Bupati Jayapura Yunus Wonda mengatakan, ratusan kasus tersebut tersebar di 14 kampung. Hingga Sabtu (8/8/2026), sebanyak 423 pasien telah sembuh dan diperbolehkan pulang, sedangkan 120 orang masih menjalani perawatan.
“Dari total 543 pasien, 423 orang sudah pulang dan 120 orang masih dalam perawatan. Jumlah pasien didominasi oleh perempuan 320 orang dan 223 laki-laki,” kata Yunus dalam konferensi pers di Posko Penanganan Pasien, Aula Kantor Distrik Depapre, Sabtu.
Dari seluruh pasien, terdapat pula tiga ibu hamil. Yunus memastikan hingga kini tidak ada korban meninggal dunia dalam kasus dugaan keracunan tersebut.
Kasus terbanyak tercatat di Kampung Kendate dengan 125 orang. Kemudian Kampung Tablasupa sebanyak 94 orang, Dormena 91 orang, Waiya 68 orang, Wambena 56 orang, dan Amai 36 orang. Sementara itu, delapan kampung lainnya masing-masing mencatat kurang dari 20 kasus.
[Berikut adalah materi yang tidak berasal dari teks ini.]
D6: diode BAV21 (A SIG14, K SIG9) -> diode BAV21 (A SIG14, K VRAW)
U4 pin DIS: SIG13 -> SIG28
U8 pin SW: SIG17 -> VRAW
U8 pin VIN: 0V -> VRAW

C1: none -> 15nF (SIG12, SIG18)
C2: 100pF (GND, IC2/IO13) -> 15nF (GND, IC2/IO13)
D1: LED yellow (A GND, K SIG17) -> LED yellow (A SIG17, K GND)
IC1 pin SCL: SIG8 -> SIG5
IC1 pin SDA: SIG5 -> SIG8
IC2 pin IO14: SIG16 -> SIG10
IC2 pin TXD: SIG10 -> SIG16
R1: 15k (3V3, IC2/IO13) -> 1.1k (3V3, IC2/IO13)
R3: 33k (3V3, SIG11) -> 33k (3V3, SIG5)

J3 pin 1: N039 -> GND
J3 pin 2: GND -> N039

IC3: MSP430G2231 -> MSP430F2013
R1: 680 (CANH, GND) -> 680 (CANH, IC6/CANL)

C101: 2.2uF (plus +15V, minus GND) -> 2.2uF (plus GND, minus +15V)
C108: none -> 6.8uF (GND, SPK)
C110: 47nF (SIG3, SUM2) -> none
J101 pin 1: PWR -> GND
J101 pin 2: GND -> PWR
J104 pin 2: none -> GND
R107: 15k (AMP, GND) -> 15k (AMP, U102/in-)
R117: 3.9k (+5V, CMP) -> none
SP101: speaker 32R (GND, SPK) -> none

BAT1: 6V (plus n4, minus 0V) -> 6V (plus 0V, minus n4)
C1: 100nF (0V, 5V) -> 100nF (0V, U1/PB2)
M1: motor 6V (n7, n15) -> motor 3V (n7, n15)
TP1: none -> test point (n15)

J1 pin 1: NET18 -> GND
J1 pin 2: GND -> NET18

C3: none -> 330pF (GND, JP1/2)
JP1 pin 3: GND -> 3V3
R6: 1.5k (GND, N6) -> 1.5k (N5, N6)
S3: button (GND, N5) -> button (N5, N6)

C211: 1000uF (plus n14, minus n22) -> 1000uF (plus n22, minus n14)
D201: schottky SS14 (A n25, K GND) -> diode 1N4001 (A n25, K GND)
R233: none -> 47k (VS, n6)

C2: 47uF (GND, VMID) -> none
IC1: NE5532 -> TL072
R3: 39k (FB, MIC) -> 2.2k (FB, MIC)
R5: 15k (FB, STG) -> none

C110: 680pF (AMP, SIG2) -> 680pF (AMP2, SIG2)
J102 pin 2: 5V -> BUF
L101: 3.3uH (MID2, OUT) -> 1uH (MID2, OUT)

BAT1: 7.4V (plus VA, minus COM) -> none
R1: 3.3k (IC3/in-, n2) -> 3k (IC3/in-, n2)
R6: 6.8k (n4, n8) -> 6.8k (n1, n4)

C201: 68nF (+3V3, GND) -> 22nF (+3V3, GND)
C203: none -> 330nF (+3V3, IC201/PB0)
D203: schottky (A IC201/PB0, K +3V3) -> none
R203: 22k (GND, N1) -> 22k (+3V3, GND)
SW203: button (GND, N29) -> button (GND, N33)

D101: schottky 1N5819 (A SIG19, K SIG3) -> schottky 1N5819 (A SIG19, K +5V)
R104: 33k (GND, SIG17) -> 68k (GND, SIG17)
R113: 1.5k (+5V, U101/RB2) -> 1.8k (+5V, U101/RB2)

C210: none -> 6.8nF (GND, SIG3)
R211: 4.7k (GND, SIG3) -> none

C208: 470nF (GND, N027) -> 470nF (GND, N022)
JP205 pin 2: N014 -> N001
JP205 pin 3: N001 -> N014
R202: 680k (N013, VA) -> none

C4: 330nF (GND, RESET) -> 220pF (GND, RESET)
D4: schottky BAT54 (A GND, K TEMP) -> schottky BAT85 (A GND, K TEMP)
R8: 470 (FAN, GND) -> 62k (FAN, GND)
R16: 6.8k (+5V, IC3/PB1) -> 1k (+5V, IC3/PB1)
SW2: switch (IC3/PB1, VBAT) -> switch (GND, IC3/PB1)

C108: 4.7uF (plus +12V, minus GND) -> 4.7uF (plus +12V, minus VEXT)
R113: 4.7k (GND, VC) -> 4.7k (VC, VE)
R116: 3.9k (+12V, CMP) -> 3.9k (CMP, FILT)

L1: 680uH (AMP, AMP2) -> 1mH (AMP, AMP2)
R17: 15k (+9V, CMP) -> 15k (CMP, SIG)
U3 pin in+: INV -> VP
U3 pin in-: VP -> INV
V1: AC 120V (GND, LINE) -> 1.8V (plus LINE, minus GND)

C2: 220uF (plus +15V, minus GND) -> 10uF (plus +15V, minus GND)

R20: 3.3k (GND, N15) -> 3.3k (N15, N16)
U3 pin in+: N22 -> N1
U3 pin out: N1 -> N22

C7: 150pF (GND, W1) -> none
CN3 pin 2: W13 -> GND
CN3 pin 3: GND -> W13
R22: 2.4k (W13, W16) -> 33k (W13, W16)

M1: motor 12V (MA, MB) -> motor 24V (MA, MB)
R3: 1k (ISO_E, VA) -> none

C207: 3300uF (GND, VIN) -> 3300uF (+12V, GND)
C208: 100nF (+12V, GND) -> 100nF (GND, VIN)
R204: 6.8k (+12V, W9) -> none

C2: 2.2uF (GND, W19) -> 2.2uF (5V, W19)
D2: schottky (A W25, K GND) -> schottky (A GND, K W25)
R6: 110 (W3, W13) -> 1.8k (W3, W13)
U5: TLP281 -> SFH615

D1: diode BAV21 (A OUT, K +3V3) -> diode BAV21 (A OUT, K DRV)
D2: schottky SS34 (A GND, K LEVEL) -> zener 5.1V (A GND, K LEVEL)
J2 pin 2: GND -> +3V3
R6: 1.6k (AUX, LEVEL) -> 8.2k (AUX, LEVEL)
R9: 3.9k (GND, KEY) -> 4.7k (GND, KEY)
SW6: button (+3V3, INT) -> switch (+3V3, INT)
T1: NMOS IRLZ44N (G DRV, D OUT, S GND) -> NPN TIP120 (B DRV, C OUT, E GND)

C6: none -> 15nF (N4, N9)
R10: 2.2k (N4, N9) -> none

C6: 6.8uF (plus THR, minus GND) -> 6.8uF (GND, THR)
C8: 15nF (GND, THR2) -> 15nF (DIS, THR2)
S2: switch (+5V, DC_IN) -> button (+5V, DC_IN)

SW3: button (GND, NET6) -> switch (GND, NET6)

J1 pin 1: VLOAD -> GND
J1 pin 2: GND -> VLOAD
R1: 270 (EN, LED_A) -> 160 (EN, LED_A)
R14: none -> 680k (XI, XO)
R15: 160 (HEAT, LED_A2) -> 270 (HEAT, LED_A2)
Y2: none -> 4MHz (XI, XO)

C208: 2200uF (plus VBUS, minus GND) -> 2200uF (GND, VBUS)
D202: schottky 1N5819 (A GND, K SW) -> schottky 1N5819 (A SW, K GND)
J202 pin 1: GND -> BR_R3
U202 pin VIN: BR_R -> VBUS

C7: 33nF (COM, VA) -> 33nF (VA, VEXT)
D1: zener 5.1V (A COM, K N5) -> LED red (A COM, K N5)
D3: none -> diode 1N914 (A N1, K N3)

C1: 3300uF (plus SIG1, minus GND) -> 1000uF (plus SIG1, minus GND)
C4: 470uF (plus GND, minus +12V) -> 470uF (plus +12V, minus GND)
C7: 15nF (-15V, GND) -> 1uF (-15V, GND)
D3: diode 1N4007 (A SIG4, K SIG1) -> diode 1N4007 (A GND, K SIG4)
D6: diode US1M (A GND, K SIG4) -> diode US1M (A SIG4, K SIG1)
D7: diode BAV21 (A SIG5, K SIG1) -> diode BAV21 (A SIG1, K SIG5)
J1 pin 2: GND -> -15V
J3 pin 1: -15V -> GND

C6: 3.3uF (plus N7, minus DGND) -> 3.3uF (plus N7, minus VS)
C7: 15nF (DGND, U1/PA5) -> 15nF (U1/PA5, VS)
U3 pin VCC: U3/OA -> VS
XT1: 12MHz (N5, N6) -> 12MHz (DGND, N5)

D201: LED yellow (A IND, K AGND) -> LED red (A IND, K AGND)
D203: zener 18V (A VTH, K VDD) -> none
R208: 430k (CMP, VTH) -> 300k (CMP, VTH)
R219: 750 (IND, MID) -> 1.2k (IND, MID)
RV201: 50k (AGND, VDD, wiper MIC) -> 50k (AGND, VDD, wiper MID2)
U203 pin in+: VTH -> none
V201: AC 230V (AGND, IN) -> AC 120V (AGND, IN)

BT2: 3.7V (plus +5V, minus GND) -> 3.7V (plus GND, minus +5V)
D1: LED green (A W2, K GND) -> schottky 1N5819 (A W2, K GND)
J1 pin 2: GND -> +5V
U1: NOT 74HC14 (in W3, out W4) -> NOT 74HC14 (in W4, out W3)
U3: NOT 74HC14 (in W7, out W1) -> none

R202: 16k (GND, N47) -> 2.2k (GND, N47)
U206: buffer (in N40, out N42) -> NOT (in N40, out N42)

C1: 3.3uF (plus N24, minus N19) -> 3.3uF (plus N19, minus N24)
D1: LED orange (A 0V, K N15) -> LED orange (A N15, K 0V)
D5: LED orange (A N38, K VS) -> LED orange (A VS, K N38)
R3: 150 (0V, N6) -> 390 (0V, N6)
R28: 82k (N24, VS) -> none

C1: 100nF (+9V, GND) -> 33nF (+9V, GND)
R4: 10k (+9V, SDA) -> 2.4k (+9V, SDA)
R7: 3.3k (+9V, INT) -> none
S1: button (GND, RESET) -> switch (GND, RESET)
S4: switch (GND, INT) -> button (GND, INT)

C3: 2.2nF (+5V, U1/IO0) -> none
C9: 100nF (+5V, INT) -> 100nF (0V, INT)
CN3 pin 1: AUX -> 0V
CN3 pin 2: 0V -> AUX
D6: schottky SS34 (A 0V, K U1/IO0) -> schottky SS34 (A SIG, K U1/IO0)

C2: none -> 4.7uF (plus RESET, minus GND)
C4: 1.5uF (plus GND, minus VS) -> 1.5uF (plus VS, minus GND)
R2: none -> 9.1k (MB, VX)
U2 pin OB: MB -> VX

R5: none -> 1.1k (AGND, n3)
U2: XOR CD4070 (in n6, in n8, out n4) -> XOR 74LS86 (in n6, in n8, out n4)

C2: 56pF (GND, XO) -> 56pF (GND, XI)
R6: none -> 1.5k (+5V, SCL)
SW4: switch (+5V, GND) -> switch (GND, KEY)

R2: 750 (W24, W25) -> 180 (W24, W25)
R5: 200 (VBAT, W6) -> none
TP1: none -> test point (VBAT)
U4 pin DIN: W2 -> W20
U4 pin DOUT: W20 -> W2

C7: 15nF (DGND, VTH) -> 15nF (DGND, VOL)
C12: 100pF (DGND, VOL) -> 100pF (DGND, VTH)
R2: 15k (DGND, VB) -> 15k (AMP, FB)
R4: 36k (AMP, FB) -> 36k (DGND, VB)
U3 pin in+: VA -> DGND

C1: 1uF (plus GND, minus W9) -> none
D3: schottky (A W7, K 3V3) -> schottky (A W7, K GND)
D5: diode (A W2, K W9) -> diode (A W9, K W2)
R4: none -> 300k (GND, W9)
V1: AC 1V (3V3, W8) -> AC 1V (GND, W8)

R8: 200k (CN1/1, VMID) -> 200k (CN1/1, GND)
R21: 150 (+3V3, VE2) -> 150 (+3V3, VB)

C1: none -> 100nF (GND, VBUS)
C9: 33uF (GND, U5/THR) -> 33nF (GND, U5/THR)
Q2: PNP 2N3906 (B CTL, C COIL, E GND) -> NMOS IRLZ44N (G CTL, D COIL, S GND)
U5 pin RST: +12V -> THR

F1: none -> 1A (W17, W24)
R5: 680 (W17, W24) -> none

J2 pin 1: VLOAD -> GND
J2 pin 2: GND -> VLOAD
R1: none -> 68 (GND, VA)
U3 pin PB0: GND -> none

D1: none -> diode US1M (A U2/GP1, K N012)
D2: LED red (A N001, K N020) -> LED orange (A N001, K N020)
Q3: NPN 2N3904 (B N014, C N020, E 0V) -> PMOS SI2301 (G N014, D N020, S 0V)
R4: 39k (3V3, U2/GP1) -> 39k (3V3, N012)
Berdasarkan kelompok usia, kasus paling banyak dialami anak-anak. Kelompok usia 10-14 tahun tercatat sebanyak 117 kasus, disusul usia 5-8 tahun sebanyak 107 kasus dan usia 1-4 tahun sebanyak 41 kasus. Adapun pasien berusia 15-65 tahun tercatat sebanyak 51 orang.
Yunus menjelaskan, banyaknya kasus pada anak-anak diduga berkaitan dengan waktu mereka mengonsumsi makanan MBG di sekolah. Anak-anak umumnya menyantap makanan tersebut sekitar pukul 13.00-14.00 WIT.
Sementara itu, sejumlah orang dewasa mengalami keluhan setelah makanan MBG dibawa pulang dan dikonsumsi bersama anggota keluarga.
Pemerintah Kabupaten Jayapura menyatakan jumlah pasien yang masih menjalani perawatan terus mengalami penurunan. Pemerintah juga akan melakukan pemantauan hingga seluruh pasien dinyatakan pulih.
“Tren penurunan ini menunjukkan bahwa penanganan terhadap pasien dugaan keracunan MBG berjalan efektif. Kita akan terus mengawasi hingga 120 orang yang masih dirawat benar-benar sembuh dan dipulangkan,” ujar Yunus.